Despite universal immunization of infants with pneumococcal vaccination, S pneumoniae still accounts for the most common bacterial isolate of AOM. Haemophilus influenzae type b (Hib) vaccination has had a minor impact on the incidence of AOM because the majority of cases of AOM are caused by non-typeable H influenzae.
The first stage of AOM is characterized by redness and inflammation. As pressure builds up in the middle ear, the tympanic membrane bulges out until a pressure necrosis forms. The formation of the pressure necrosis allows for the eardrum to perforate and release the mucopurulent material into the external ear canal. A dramatic relief of pain and resolution of the disease usually follow shortly after discharge. This whole process can take 12 hours in virulent infections or a few days in more mild infections.

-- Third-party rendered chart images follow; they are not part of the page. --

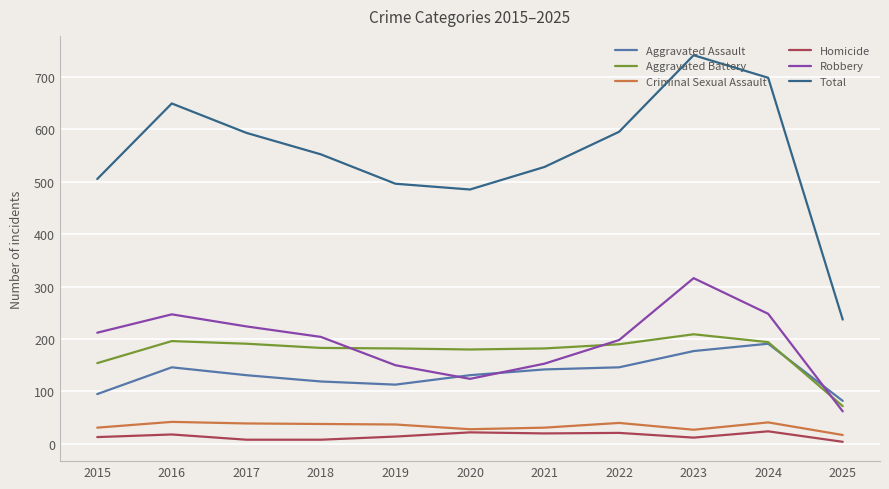

True or false: Total and Homicide intersect in this chart.

False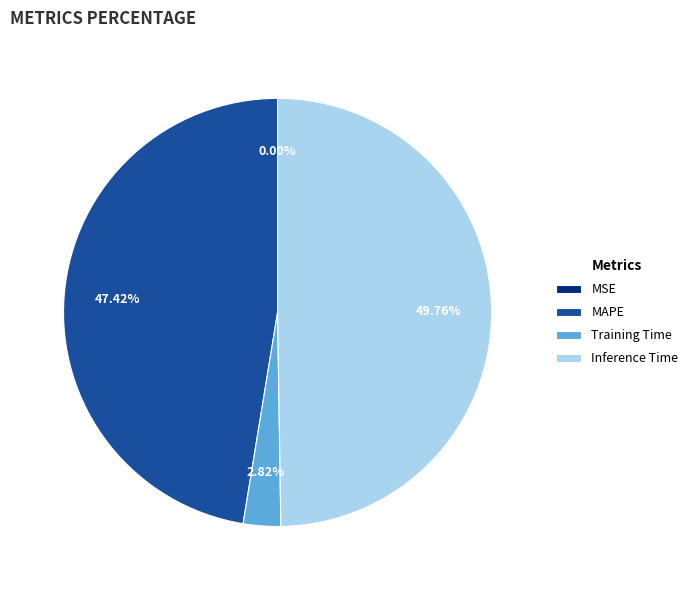

Which category has the biggest portion of the pie?

Inference Time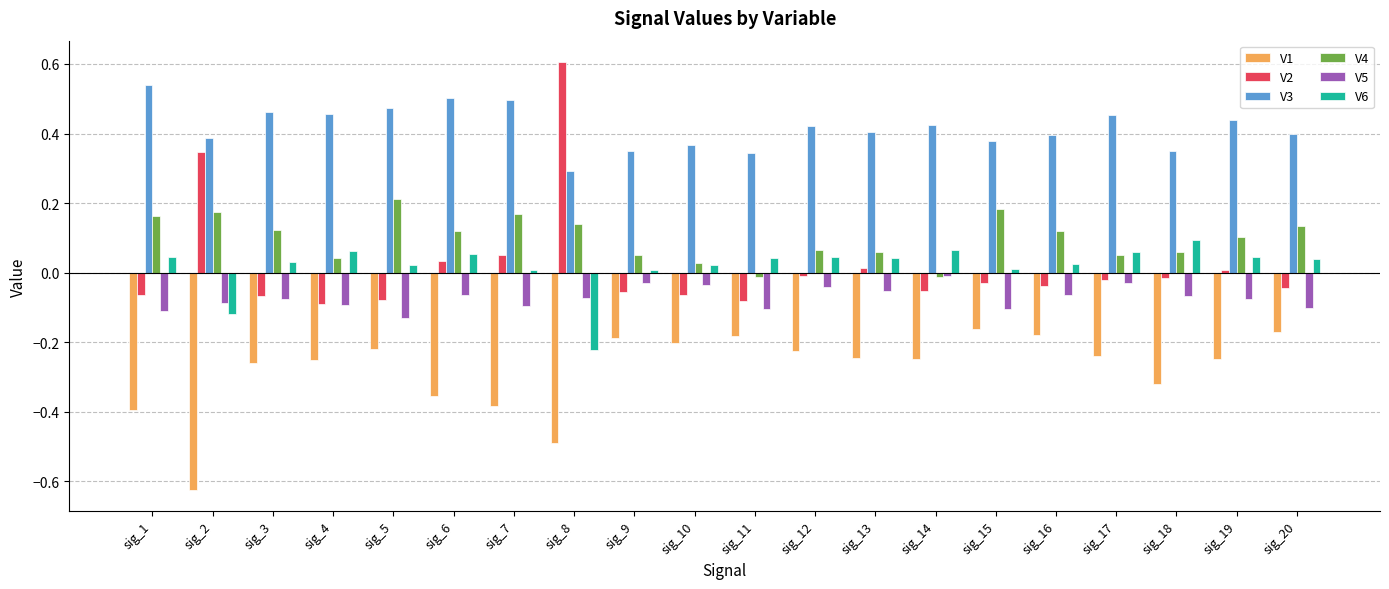

Which label corresponds to the largest value in the chart?

sig_8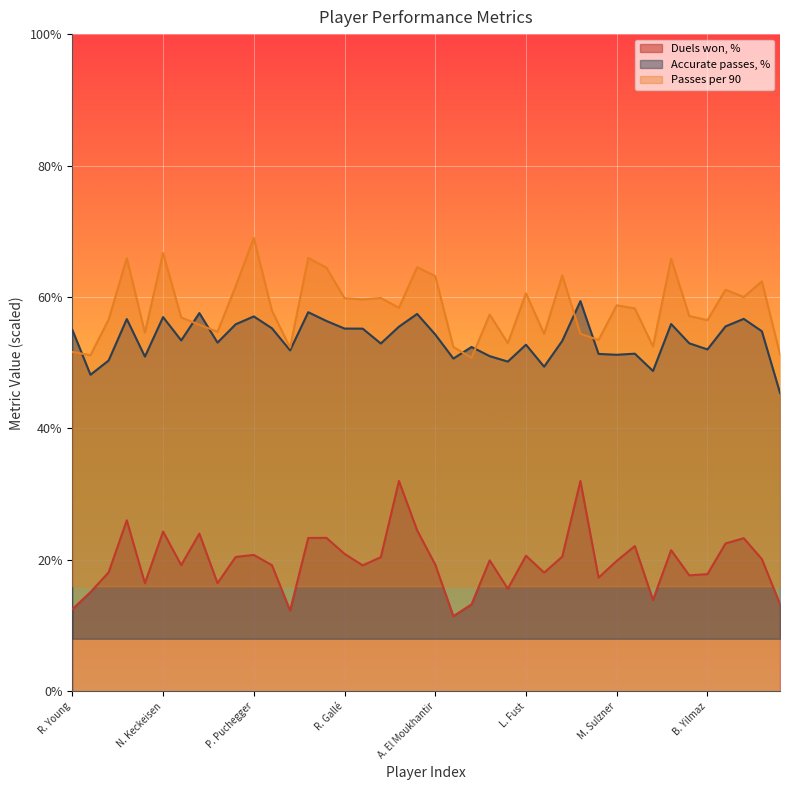

What is the label of the 20th point from the left?

S. Zwierschitz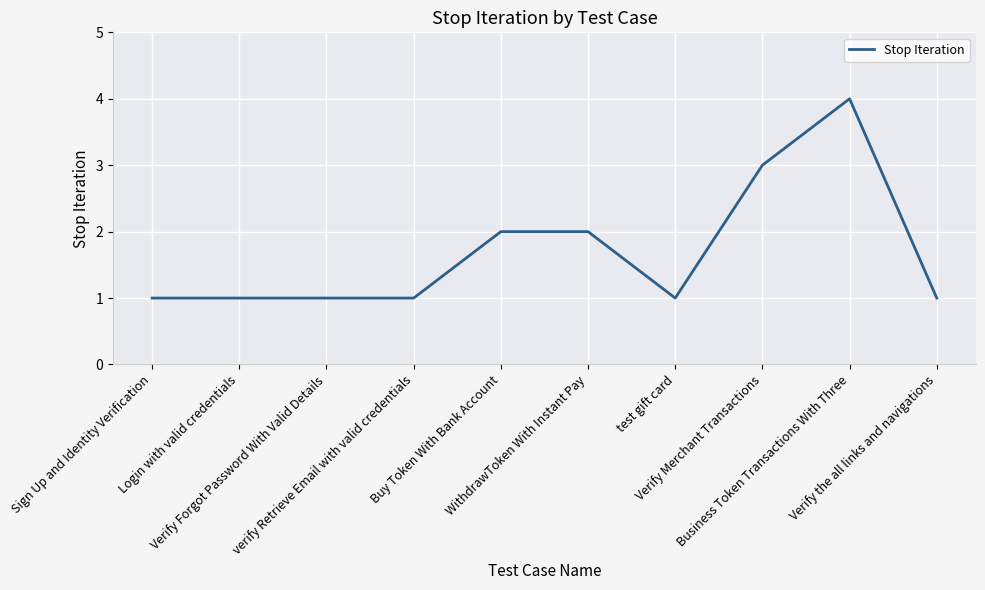

What is the ratio of the value at Buy Token With Bank Account to the value at Sign Up and Identity Verification?

2.0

- Symptoms – Children may be easily irritable with fever, earache, and a feeling of aural fullness due to inflammation. As the middle ear fills with pus, the pain increases and hearing decreases. Children with AOM may present with ear discharge (otorrhea) as the only symptom.
- Signs – Redness of tympanic membrane and swelling of upper portion (pars flaccida). The tympanic membrane may bulge laterally as the disease progresses to eventually form a pressure necrosis of the drum.
Younger children are more susceptible to AOM due to anatomical defects or immunologic deficiencies. Eustachian tube dysfunction is the most common anatomical abnormality causing ineffective clearing of bacteria from the middle ear and leading to increased susceptibility. Children with primary humoral immune deficiency (especially immunoglobulin G [IgG] subclasses) or HIV infection are prone to recurrent AOM as part of the spectrum of clinical manifestations.
Immunocompromised Patient Considerations: AOM may present with systemic sepsis and purulent ear discharge instead of more classic signs and symptoms.